La Policía Nacional ha asestado un duro golpe a una red, cuyo cabecilla era un español residente en Melilla, que captaba yihadistas en diversos países para integrarse en grupos terroristas de la órbita de Al Qaeda asentados en Mali y Siria, ha informado el Ministerio del Interior.

En la operación, llevada a cabo por la Comisaría General de Información con la colaboración de los servicios de seguridad de Marruecos, han sido detenidos el "principal dinamizador" de la red, Mustafá Maya Amaya, y otras seis personas, arrestados en Melilla (tres), Málaga (uno) y Marruecos (tres).

Según la Policía, algunos de los detenidos ya habían retornado a sus lugares de origen desde zonas de conflicto como Siria.

Para Interior, el cabecilla de la red, Mustafá Maya Amaya, era quien a través de Internet se encargaba personalmente de escoger a los yihadistas voluntarios, cualquiera que fuese el país de origen.

Una vez seleccionados, contactaba directamente con ellos y les proporcionaba las relaciones necesarias para que pudieran llegar, a través de pasadores, a la organización terrorista de destino.

Esta red disponía de ramificaciones en países como Marruecos, Bélgica, Francia, Túnez, Turquía, Libia, Mali, Indonesia y Siria.

El Estado Islámico de Irak y Levante (ISIL), Jabhat Al Nusra (JN) y Al Qaeda en el Magreb Islámico (AQMI), todas ellas organizaciones terroristas en la órbita de Al Qaeda, han sido las principales receptoras de los voluntarios captados por esta red, tal y como han constatado los investigadores.

Algunos de los captados se integraron plenamente como dirigentes de esos grupos y participaron activamente en atentados y ejecuciones públicas, mientras que otros fallecieron en el transcurso de operaciones terroristas perpetradas en esas zonas de conflicto.

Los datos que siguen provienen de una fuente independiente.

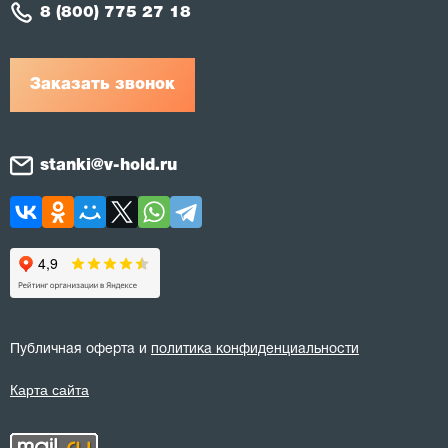
8 (800) 775 27 18
Заказать звонок
stanki@v-hold.ru
Публичная оферта и
политика конфиденциальности
Карта сайта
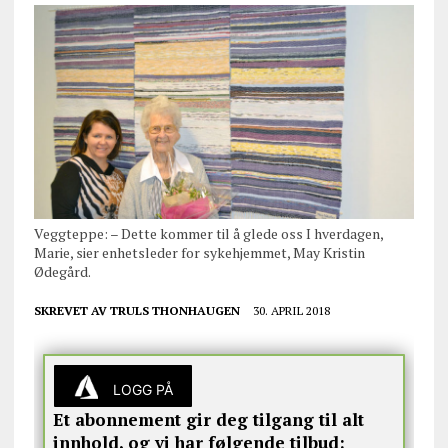
Veggteppe: – Dette kommer til å glede oss I hverdagen,
Marie, sier enhetsleder for sykehjemmet, May Kristin
Ødegård.
SKREVET AV
TRULS THONHAUGEN
30. APRIL 2018
LOGG PÅ
Et abonnement gir deg tilgang til alt
innhold, og vi har følgende tilbud:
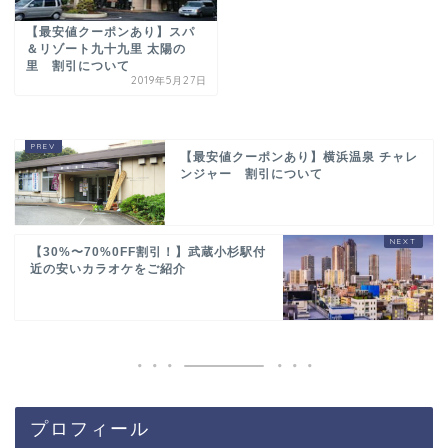
【最安値クーポンあり】スパ
＆リゾート九十九里 太陽の
里 割引について
2019年5月27日
【最安値クーポンあり】横浜温泉 チャレ
ンジャー 割引について
【30%〜70%0FF割引！】武蔵小杉駅付
近の安いカラオケをご紹介
プロフィール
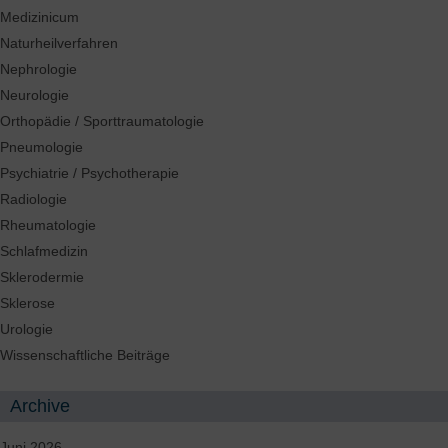
Medizinicum
Naturheilverfahren
Nephrologie
Neurologie
Orthopädie / Sporttraumatologie
Pneumologie
Psychiatrie / Psychotherapie
Radiologie
Rheumatologie
Schlafmedizin
Sklerodermie
Sklerose
Urologie
Wissenschaftliche Beiträge
Archive
Juni 2026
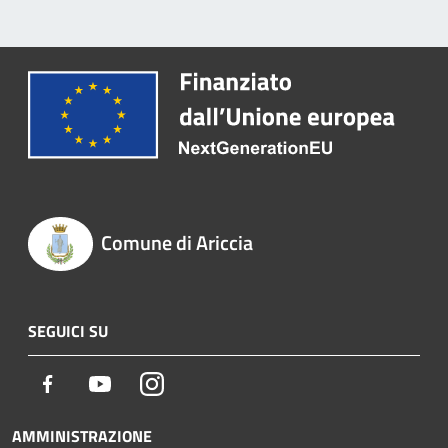
Comune di Ariccia
SEGUICI SU
Facebook
Youtube
Instagram
AMMINISTRAZIONE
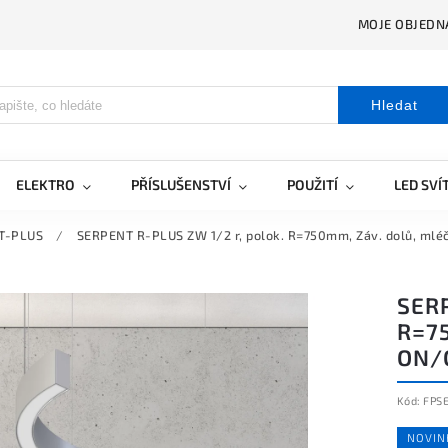
MOJE OBJEDN
Hledat
ELEKTRO
PŘÍSLUŠENSTVÍ
POUŽITÍ
LED SVÍ
T-PLUS
/
SERPENT R-PLUS ZW 1/2 r, polok. R=750mm, Záv. dolů, mléč
SERP
R=7
ON/O
Kód:
FPS
NOVIN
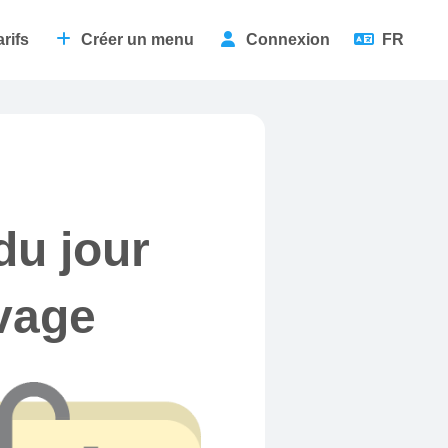
arifs
Créer un menu
Connexion
FR
du jour
ivage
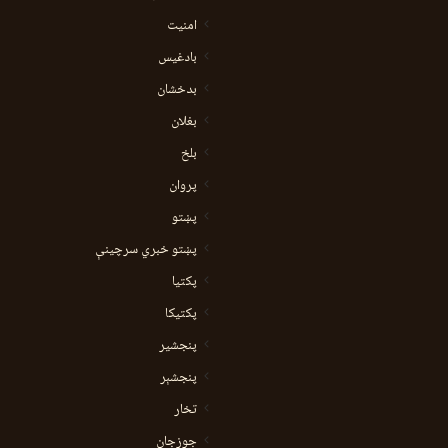
امنیت
بادغیس
بدخشان
بغلان
بلخ
پروان
پښتو
پښتو خبري سرچينې
پکتيا
پکتیکا
پنجشیر
پنجشېر
تخار
جوزجان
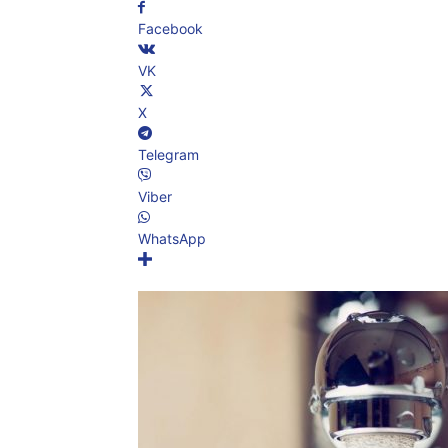
Facebook
VK
X
Telegram
Viber
WhatsApp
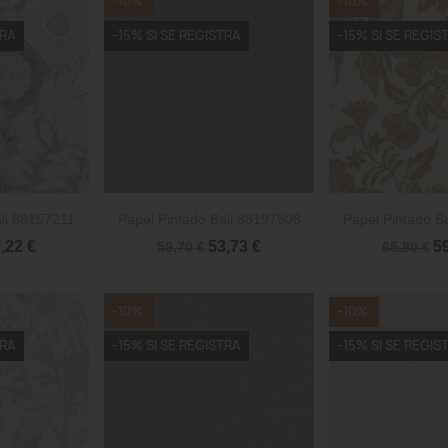
-10%
-10%
TRA
-15% SI SE REGISTRA
-15% SI SE REGIS


rápida
Vista rápida
Vista 
ali 88157211
Papel Pintado Bali 88197508
Papel Pintado B
,22 €
53,73 €
5
59,70 €
65,80 €
-10%
-10%
TRA
-15% SI SE REGISTRA
-15% SI SE REGIS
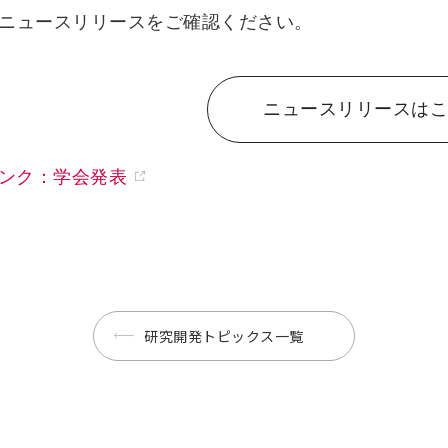
ニュースリリースをご確認ください。
ニュースリリースはこ
ンク：学会発表
研究開発トピックス一覧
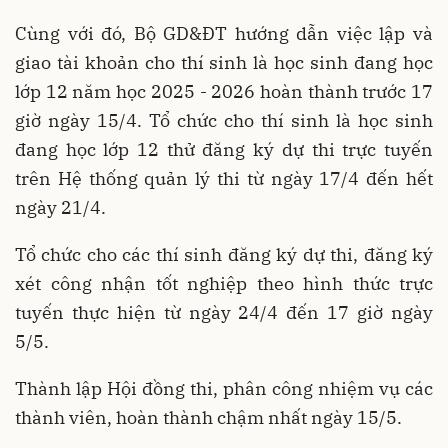
Cùng với đó, Bộ GD&ĐT hướng dẫn việc lập và
giao tài khoản cho thí sinh là học sinh đang học
lớp 12 năm học 2025 - 2026 hoàn thành trước 17
giờ ngày 15/4. Tổ chức cho thí sinh là học sinh
đang học lớp 12 thử đăng ký dự thi trực tuyến
trên Hệ thống quản lý thi từ ngày 17/4 đến hết
ngày 21/4.
Tổ chức cho các thí sinh đăng ký dự thi, đăng ký
xét công nhận tốt nghiệp theo hình thức trực
tuyến thực hiện từ ngày 24/4 đến 17 giờ ngày
5/5.
Thành lập Hội đồng thi, phân công nhiệm vụ các
thành viên, hoàn thành chậm nhất ngày 15/5.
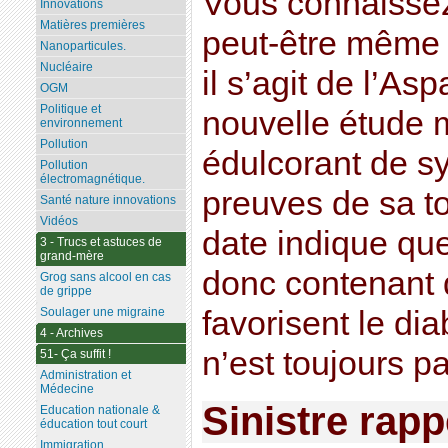
Vous connaissez 
Innovations
Matières premières
peut-être même
Nanoparticules.
Nucléaire
il s’agit de l’A
OGM
Politique et
nouvelle étude 
environnement
Pollution
édulcorant de s
Pollution
électromagnétique.
preuves de sa to
Santé nature innovations
Vidéos
date indique que
3 - Trucs et astuces de
grand-mère
donc contenant 
Grog sans alcool en cas
de grippe
Soulager une migraine
favorisent le diab
4 - Archives
n’est toujours pa
51- Ça suffit !
Administration et
Médecine
Sinistre rapp
Education nationale &
éducation tout court
Immigration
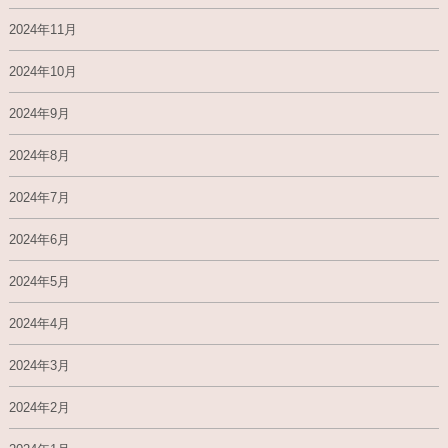
2024年11月
2024年10月
2024年9月
2024年8月
2024年7月
2024年6月
2024年5月
2024年4月
2024年3月
2024年2月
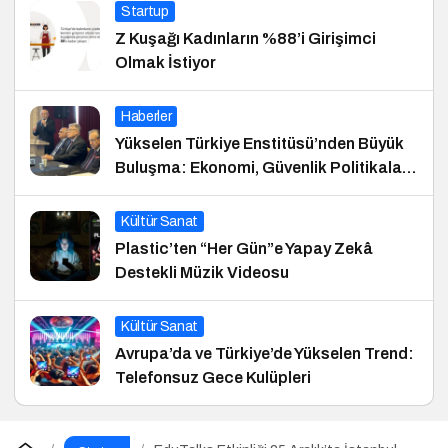
Startup
Z Kuşağı Kadınların %88’i Girişimci
Olmak İstiyor
Haberler
Yükselen Türkiye Enstitüsü’nden Büyük
Buluşma: Ekonomi, Güvenlik Politikaları
ve Hukuk Konferansı
Kültür Sanat
Plastic’ten “Her Gün”e Yapay Zekâ
Destekli Müzik Videosu
Kültür Sanat
Avrupa’da ve Türkiye’de Yükselen Trend:
Telefonsuz Gece Kulüpleri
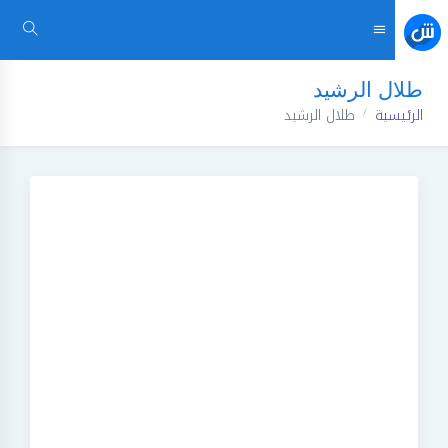
طلال الرشيد
الرئيسية
طلال الرشيد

La operación se inició en 2010 bajo la supervisión del titular del Juzgado Central de Instrucción número 2 de la Audiencia Nacional, Ismael Moreno.

La investigaciones abiertas cobraron impulso cuando se detectó en el domicilio de Maya Amaya a varios yihadistas llegados de Francia, a los que había seleccionado previamente y a quienes se disponía a preparar para su marcha a Siria de forma inminente.

Por ello, los agentes de la Comisaría General de Información procedieron a detenerle, así como a otros dos integrantes de la red de nacionalidad francesa que se encontraban en la vivienda de Mustafá Maya.

Se trata de Paul Cadic y Farik Cheikh, que estaban a la espera de desplazarse a Siria.

De forma simultánea, y en coordinación con las fuerzas de seguridad marroquíes, se ha detenido a tres miembros de esta misma célula asentados en Marruecos: Tarik Ahnin, Soufian el Moumni y Mohamed Karraz.

Mientras, en el marco de esta operación ha sido detenido en Málaga Chafik Jalel Ben Amara Elmedjeri, de nacionalidad tunecina, quien se dedicaba a falsificar documentos y que ya fue detenido el 24 de febrero de 2006 por pertenencia a organización terrorista.

Los agentes han llevado a cabo cuatro registros domiciliarios en Melilla y Málaga, donde se ha intervenido diverso material informático y numerosa documentación pendiente de analizar.

También se han realizado otros registros en distintas localidades marroquíes.

La Policía considera que con esta operación se ha asestado un duro golpe a las redes de envío de yihadistas hacia organizaciones terroristas desplegadas en zonas de conflicto, algunas de las cuales son responsables de crímenes de guerra, como asesinatos de población civil o secuestros de periodistas y de personal extranjero dedicado a la ayuda humanitaria.

Subraya Interior que con estas detenciones se ha neutralizado a varios de los actores que forman parte de la cadena delictiva, al haberse procedido a la detención del captador y dinamizador de la red, el falsificador, los encargados de logística y a propios yihadistas que se desplazarían a los países mencionados.

Con la información obtenida se emitirán órdenes internacionales de detención contra otros miembros de la red instalados en terceros países y que continúan sus actividades delictivas.

Como hecho "destacable y sin precedentes", Interior resalta la activa participación e integración en el dispositivo desarrollado en España de funcionarios marroquíes, que han trabajado codo con codo con agentes de la Comisaría General de Información.

También se ha contado con el apoyo de la Oficina Federal de Investigación de los Estados Unidos (FBI), así como el Centro Nacional de Inteligencia (CNI).